ZŁOTÓW. Nie żyje kilkutygodniowa dziewczynka. Ciało maluszka znaleziono 22 listopada w jednym z mieszkań na placu Paderewskiego. Matce oraz jej konkubentowi postawiono zarzut zabójstwa. Oboje nie przyznają się do winy.
Jak poinformował rzecznik Prokuratury Okręgowej w Poznaniu, prok. Łukasz Wawrzyniak, śmierć dziewczynki nastąpiła w wyniku obrażeń czaszkowo-mózgowych, w tym złamania kości potylicznej dziecka.
Zarzut zabójstwa usłyszała matka dziewczynki i jej konkubent. Żadne z nich nie przyznało się do winy. Ona twierdziła, że w jej obecności dziecku nic złego się nie działo. On zaś zapewniał, że tego dnia w ogóle go nie dotykał.

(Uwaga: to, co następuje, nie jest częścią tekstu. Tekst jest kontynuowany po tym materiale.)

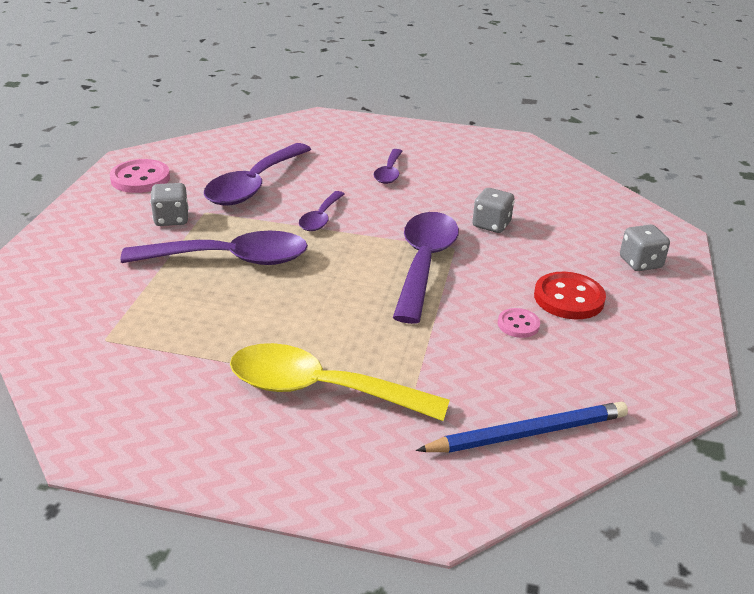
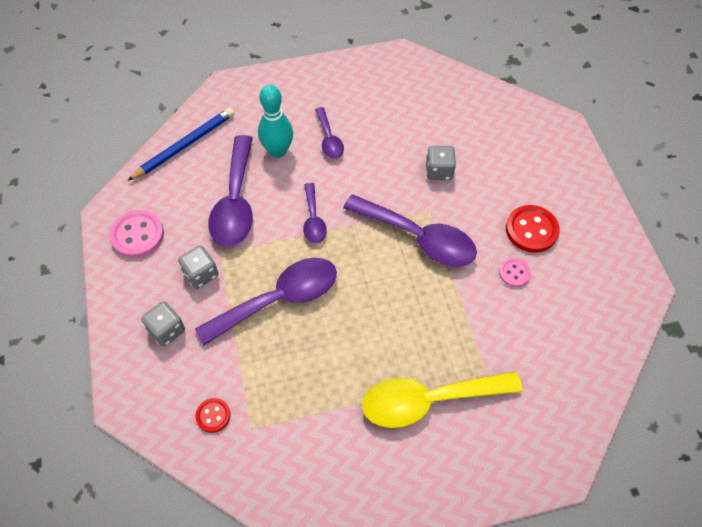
camera: 25 degrees left, 25 degrees up
purple spoon [393,212,459,324] -> purple spoon turned 135 degrees clockwise [343,194,477,267]
blue pencil [416,401,628,453] -> blue pencil moved to [127,108,234,181]
grey dice [620,224,670,271] -> grey dice moved to [141,301,185,347]
none -> red button [195,398,231,433]
none -> turquoise bowling pin [258,85,293,158]

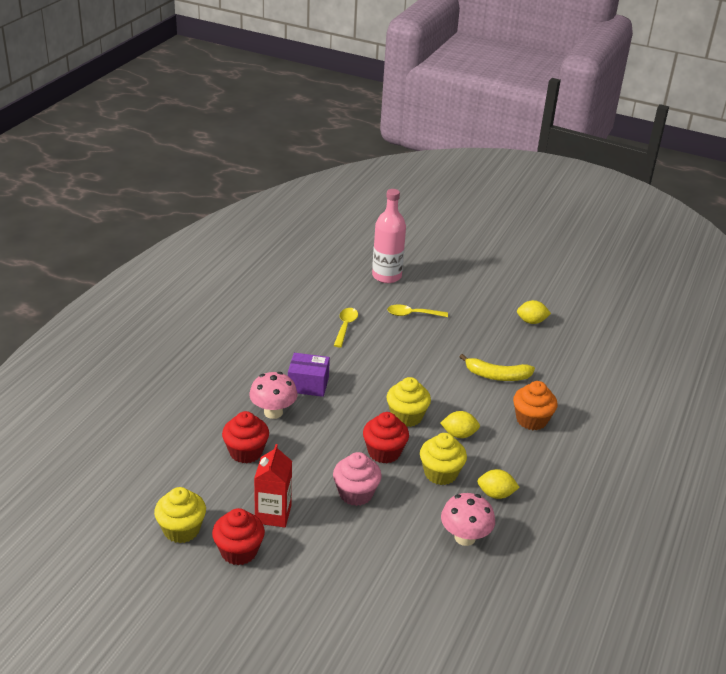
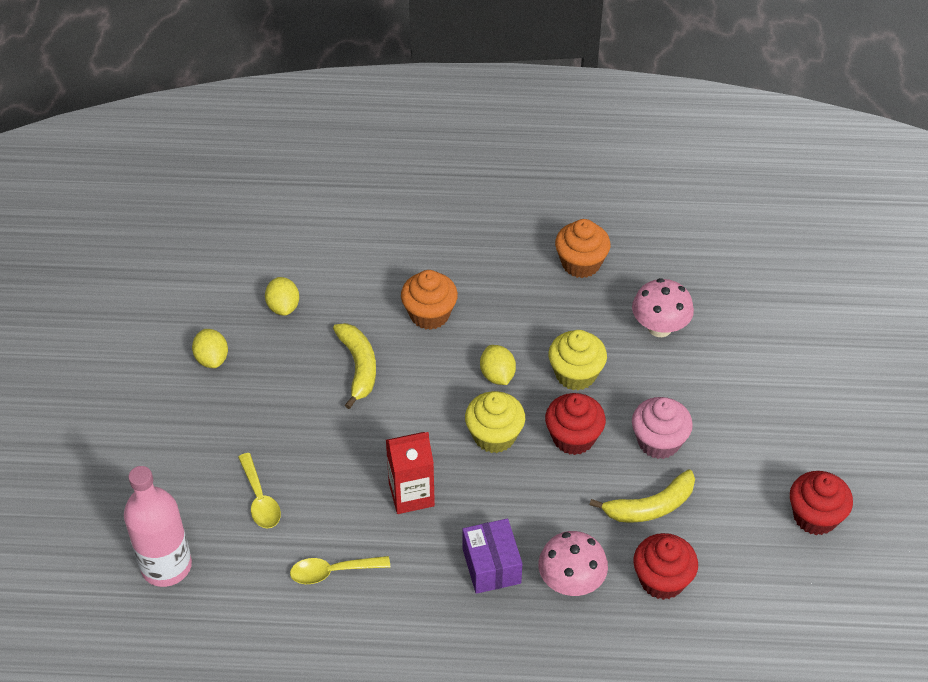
camera: 110 degrees left, 15 degrees up
yellow cupcake [154,487,206,543] -> none
red carton [254,444,292,527] -> red carton moved to [386,432,435,514]
yellow lemon [477,469,520,499] -> yellow lemon moved to [265,277,299,316]
none -> orange cupcake [555,219,611,278]
none -> yellow banana [590,469,695,523]

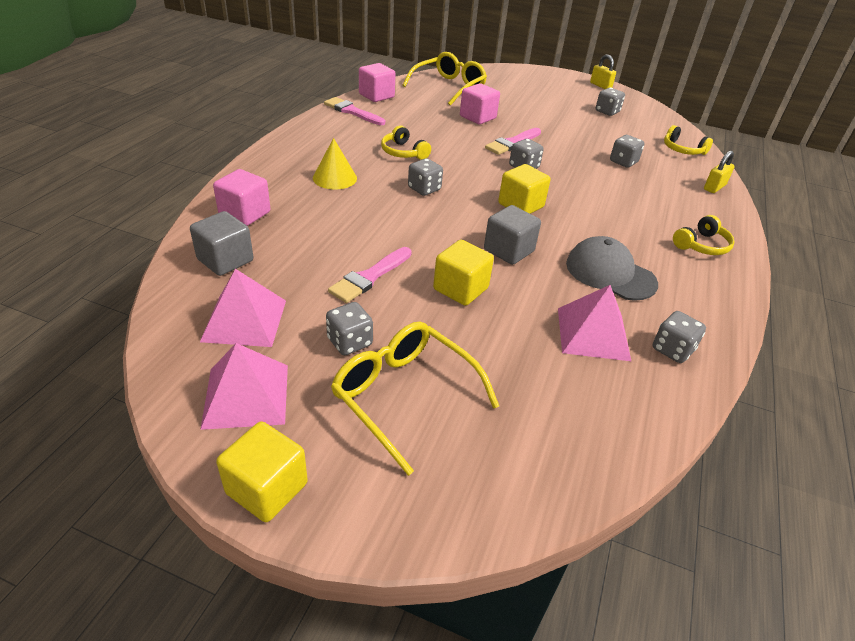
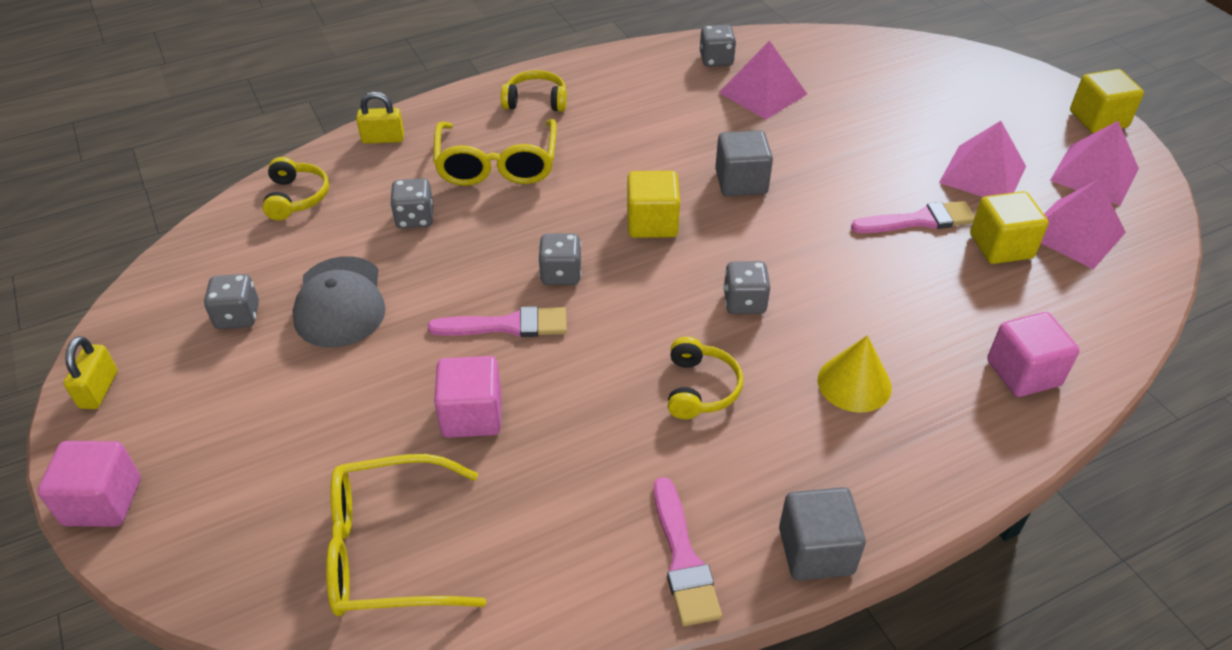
camera: 135 degrees left, 5 degrees up
grey cube [190,211,253,276] -> grey cube moved to [779,487,866,580]
grey dice [326,302,373,355] -> pink pyramid [939,121,1026,197]
yellow glasses [331,322,499,476] -> yellow glasses moved to [433,119,557,186]
pink cube [359,63,396,102] -> pink cube moved to [37,441,141,527]
yellow cube [433,240,494,306] -> yellow cube moved to [970,191,1049,264]
grey cap [566,236,658,301] -> grey cap moved to [292,256,386,347]

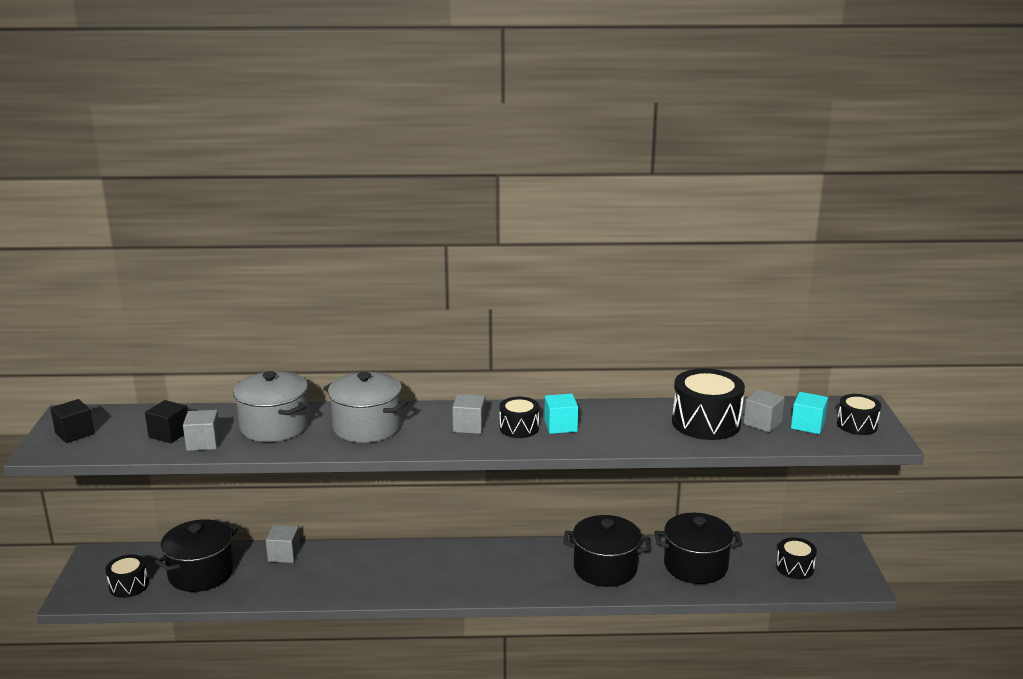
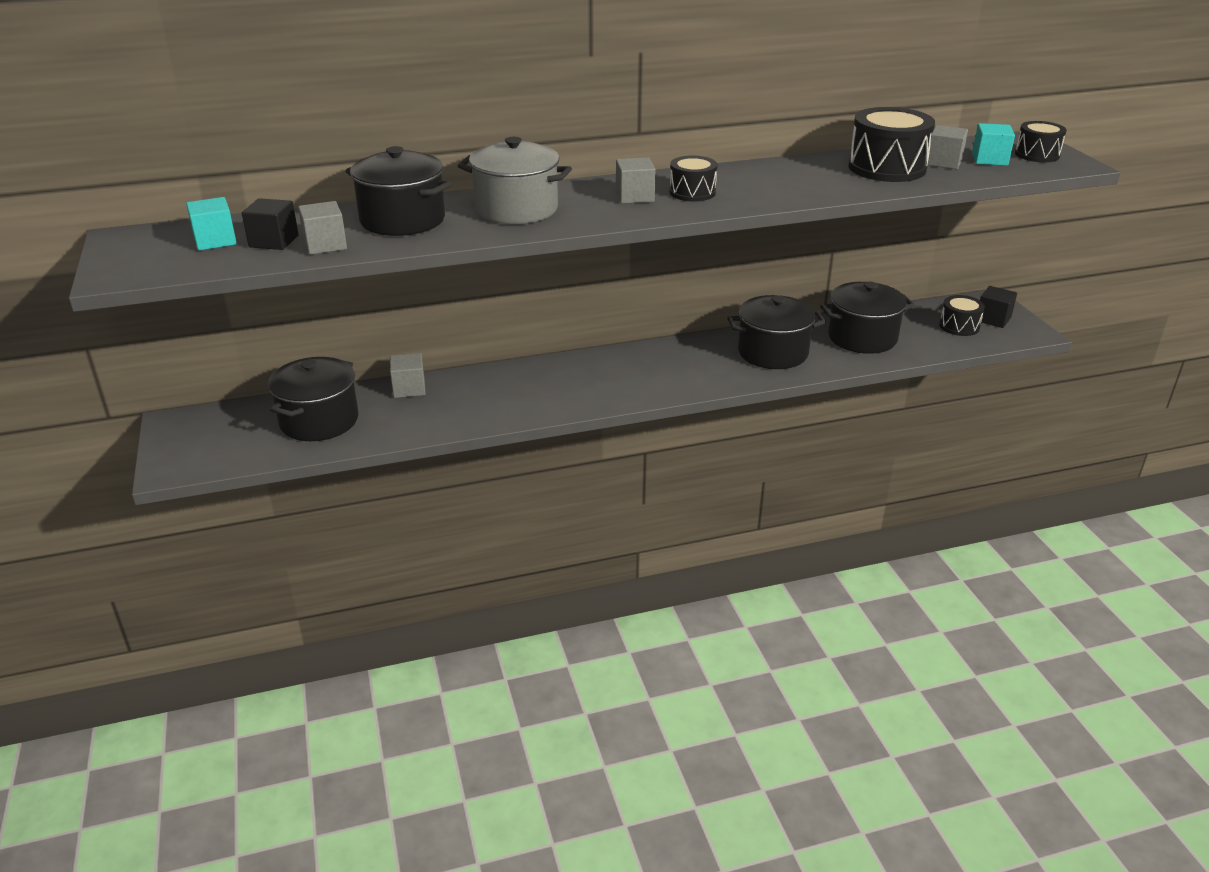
camera: 15 degrees left, 10 degrees up
black cube [50,399,94,443] -> black cube moved to [980,286,1017,328]
black drum [105,554,149,598] -> none
grey pot [233,371,309,442] -> black pot [346,146,452,236]
turquoise cube [544,394,578,434] -> turquoise cube moved to [186,197,237,251]

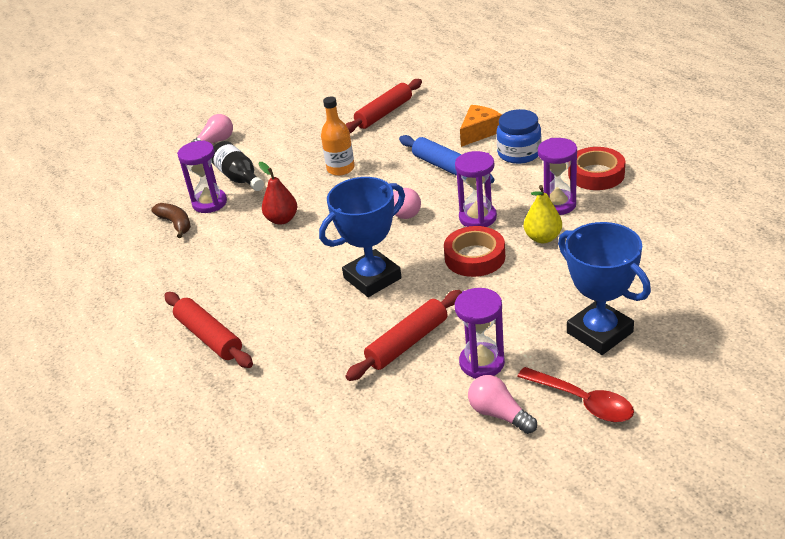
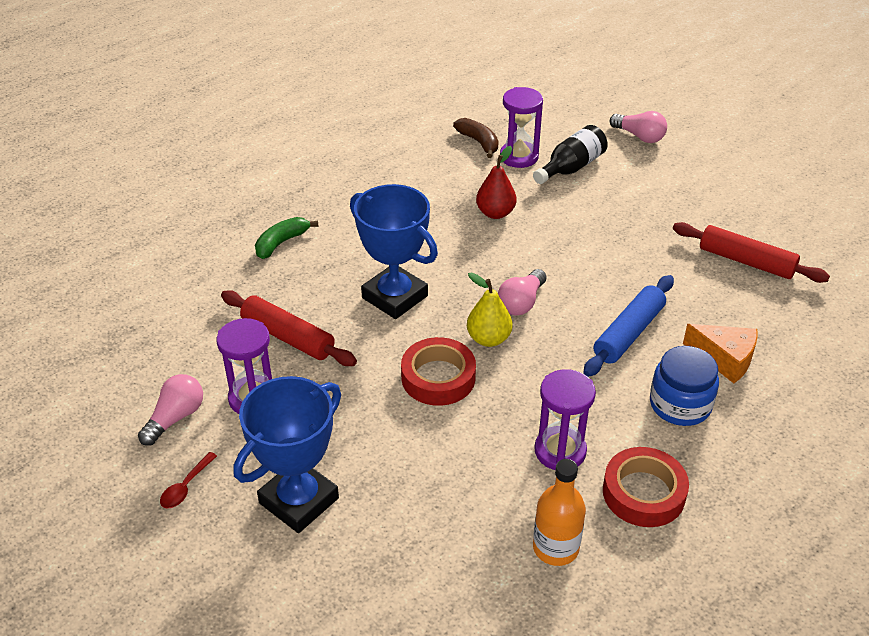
camera: 75 degrees right, 5 degrees up
brown banana [152,203,191,238] -> brown banana turned 75 degrees counterclockwise [453,118,499,158]
red rolling pin [164,292,253,368] -> none
orange bottle [321,96,355,176] -> orange bottle moved to [533,459,586,566]
purple hourglass [455,151,497,227] -> none
red spoon [517,367,634,422] -> red spoon [160,452,217,508], size x0.57
yellow pear [524,185,562,243] -> yellow pear moved to [467,272,513,347]
none -> green banana [255,217,319,259]

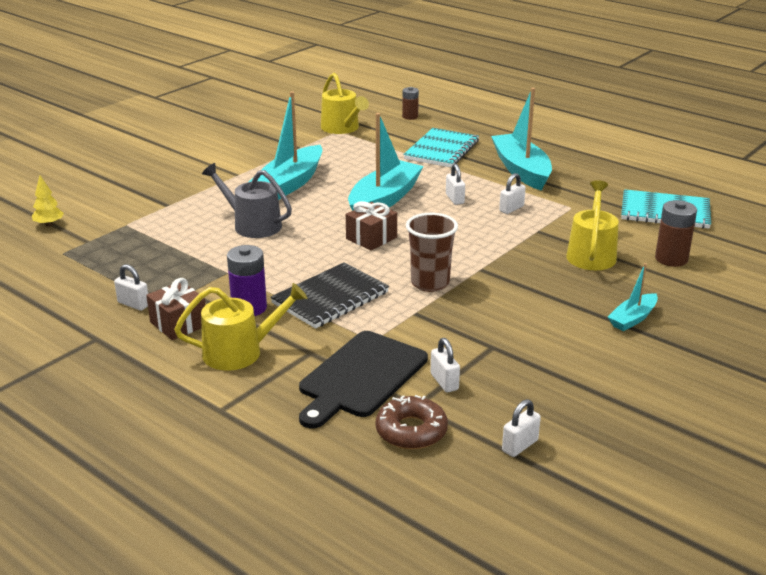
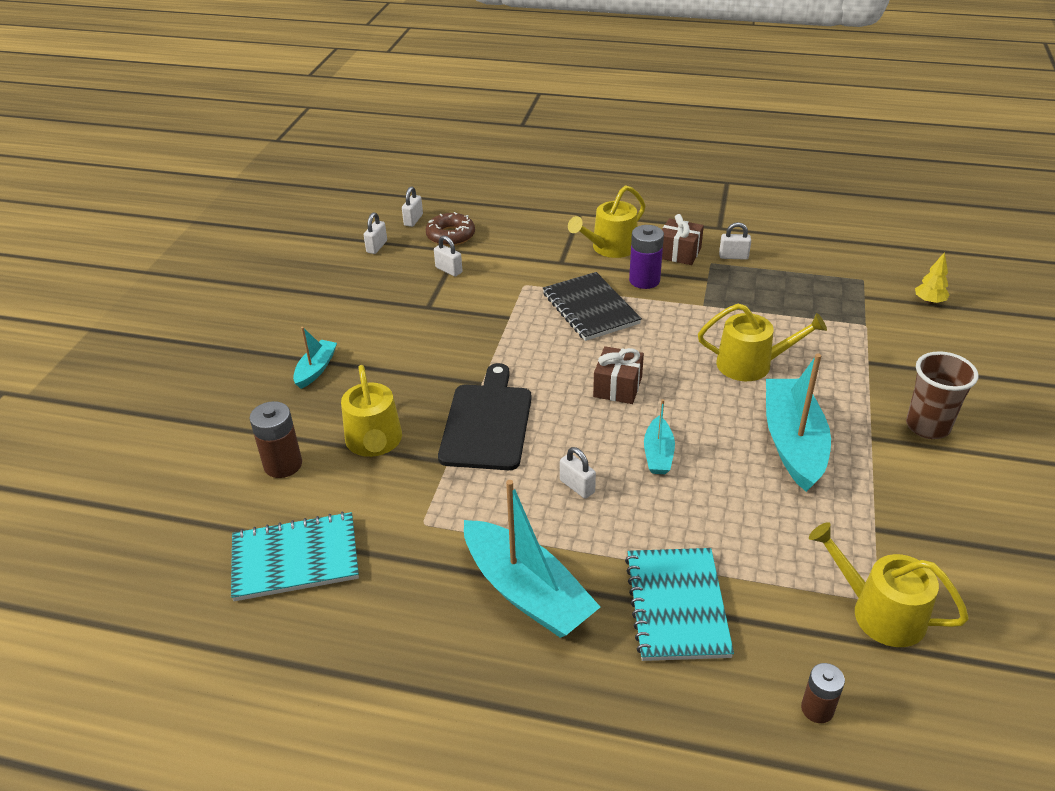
camera: 155 degrees right, 10 degrees up
grey watering can [202,163,292,238] -> yellow watering can [698,304,827,381]
black notebook [270,262,389,329] -> black notebook turned 45 degrees counterclockwise [543,272,642,341]
black cutting board [299,331,428,428] -> black cutting board moved to [438,363,532,470]
turquoise boat [348,113,424,211] -> turquoise boat [644,399,675,474], size x0.52
brown cup [406,213,458,292] -> brown cup moved to [906,351,979,439]
white padlock [499,173,526,214] -> white padlock moved to [402,186,423,227]

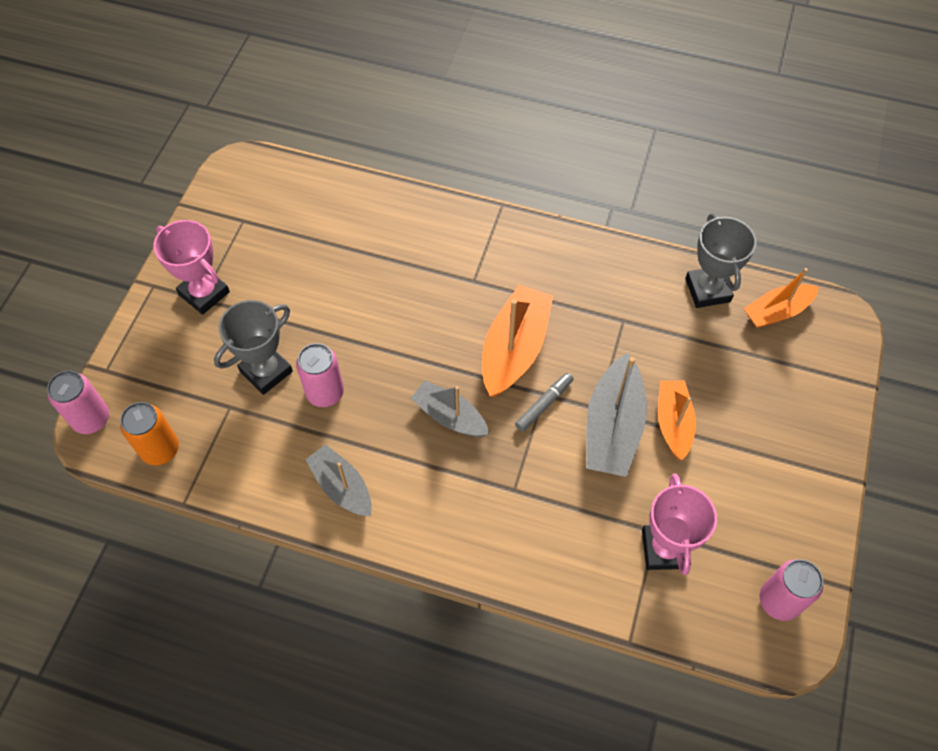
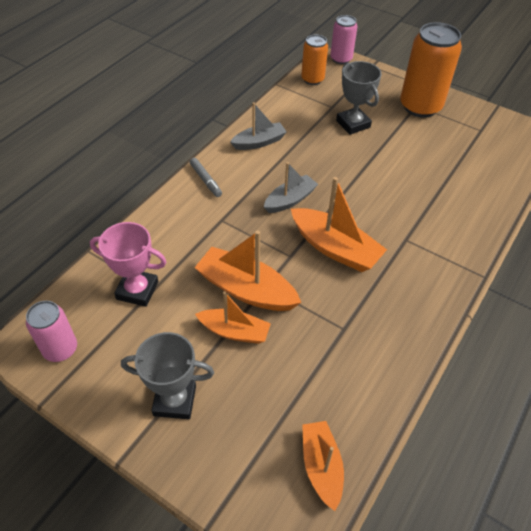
camera: 105 degrees right, 10 degrees down
pink trophy [153,220,230,315] -> orange can [400,22,462,118]
pink can [296,343,344,407] -> none
grey marker [515,373,574,432] -> grey marker moved to [190,158,222,197]
grey boat [586,353,647,477] -> orange boat [194,230,301,311]
grey trophy [685,213,756,308] -> grey trophy moved to [121,332,214,419]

Podejrzana para została tymczasowo aresztowana na trzy miesiące. Jeśli zarzuty się potwierdzą, może jej grozić nawet dożywocie.
***
Razem z kobietą i jej konkubentem mieszkała jeszcze dwójka jej dzieci. Czy one również doświadczyły przemocy ze strony swoich „opiekunów”? Odpowiedzi szuka prokuratura.